== Directive ==
In the records below, count every line that includes the word "Cohen". Provide the total alone.

Collected data:
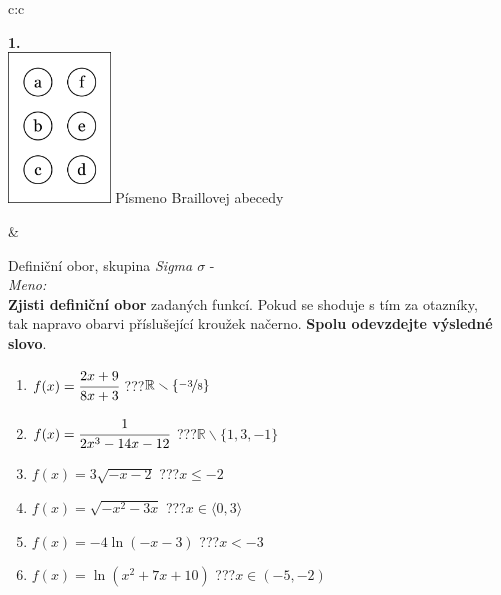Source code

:\documentclass[10pt]{report}
\begin{document}
\begin{tabular}{c:c}
\begin{minipage}[c][99mm][t]{0.49\linewidth}
\begin{center}
\begin{minipage}{0.20\linewidth}
\begin{center}
{\Huge\bfseries 1.} \\[2mm]
\includegraphics[height=40mm]{../images/braille.png}
{\small Písmeno Braillovej abecedy}
\end{center}
\end{minipage}
\end{center}
\end{minipage}
&
\begin{minipage}[c][99mm][t]{0.49\linewidth}
\begin{center}
\vspace{7mm}
{\huge Definiční obor, skupina \textit{Sigma $\sigma$} -}\\[4.5mm]
\textit{Meno:}\phantom{xxxxxxxxxxxxxxxxxxxxxxxxxxxxxxxxxxxxxxxxxxxxxxxxxxxxxxxxxxxxxxxxx}\\[3.5mm]
\textbf{Zjisti definiční obor} zadaných funkcí. Pokud se shoduje s tím za otazníky,\\tak napravo obarvi příslušející kroužek načerno. \textbf{Spolu odevzdejte výsledné slovo}.\\[3mm]
\begin{minipage}{0.77\linewidth}
\begin{center}
\begin{varwidth}{\textwidth}
\begin{enumerate}
\normalsize
\item $f(x)=\cfrac{2x+9}{8x+3}$\quad \dotfill\; ???\;\dotfill \quad $\mathbb{R}\smallsetminus\{\nicefrac{-3}{8}\}$
\item $f(x)=\cfrac{1}{2x^3-14x-12}$\quad \dotfill\; ???\;\dotfill \quad $\mathbb{R}\smallsetminus\{1,3,-1\}$
\item $f(x)=3\sqrt{-x-2}$\quad \dotfill\; ???\;\dotfill \quad $x\leq-2$
\item $f(x)=\sqrt{-x^2-3x}$\quad \dotfill\; ???\;\dotfill \quad $x\in\langle0 , 3\rangle$
\item $f(x)=-4\ln{(-x-3)}$\quad \dotfill\; ???\;\dotfill \quad $x<-3$
\item $f(x)=\ln{(x^2+7x+10)}$\quad \dotfill\; ???\;\dotfill \quad $x\in(-5 , -2)$

\end{enumerate}
\end{varwidth}
\end{center}
\end{minipage}
\end{center}
\end{minipage}
\end{tabular}
\end{document}
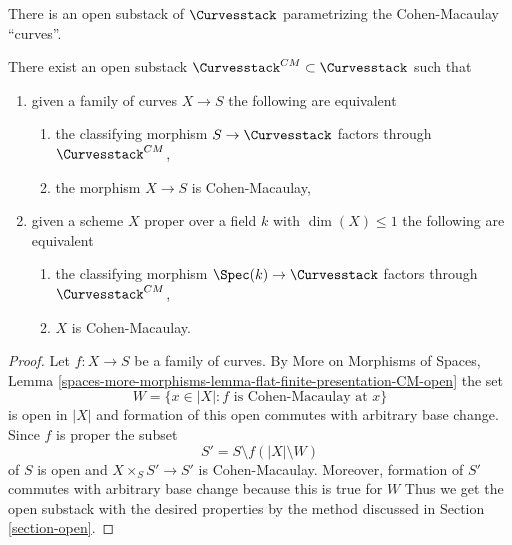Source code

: \noindent
There is an open substack of $\Curvesstack$ parametrizing
the Cohen-Macaulay ``curves''.

\begin{lemma}
\label{lemma-CM-curves}
There exist an open substack $\Curvesstack^{CM} \subset \Curvesstack$
such that
\begin{enumerate}
\item given a family of curves $X \to S$ the following are equivalent
\begin{enumerate}
\item the classifying morphism $S \to \Curvesstack$ factors
through $\Curvesstack^{CM}$,
\item the morphism $X \to S$ is Cohen-Macaulay,
\end{enumerate}
\item given a scheme $X$ proper over a field $k$ with $\dim(X) \leq 1$
the following are equivalent
\begin{enumerate}
\item the classifying morphism $\Spec(k) \to \Curvesstack$ factors
through $\Curvesstack^{CM}$,
\item $X$ is Cohen-Macaulay.
\end{enumerate}
\end{enumerate}
\end{lemma}

\begin{proof}
Let $f : X \to S$ be a family of curves. By
More on Morphisms of Spaces, Lemma
\ref{spaces-more-morphisms-lemma-flat-finite-presentation-CM-open}
the set
$$
W = \{x \in |X| : f \text{ is Cohen-Macaulay at }x\}
$$
is open in $|X|$ and formation of this open commutes with arbitrary
base change. Since $f$ is proper the subset
$$
S' = S \setminus f(|X| \setminus W)
$$
of $S$ is open and $X \times_S S' \to S'$ is Cohen-Macaulay.
Moreover, formation of $S'$ commutes with arbitrary base
change because this is true for $W$
Thus we get the open substack with the desired properties
by the method discussed in Section \ref{section-open}.
\end{proof}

== Your response ==
5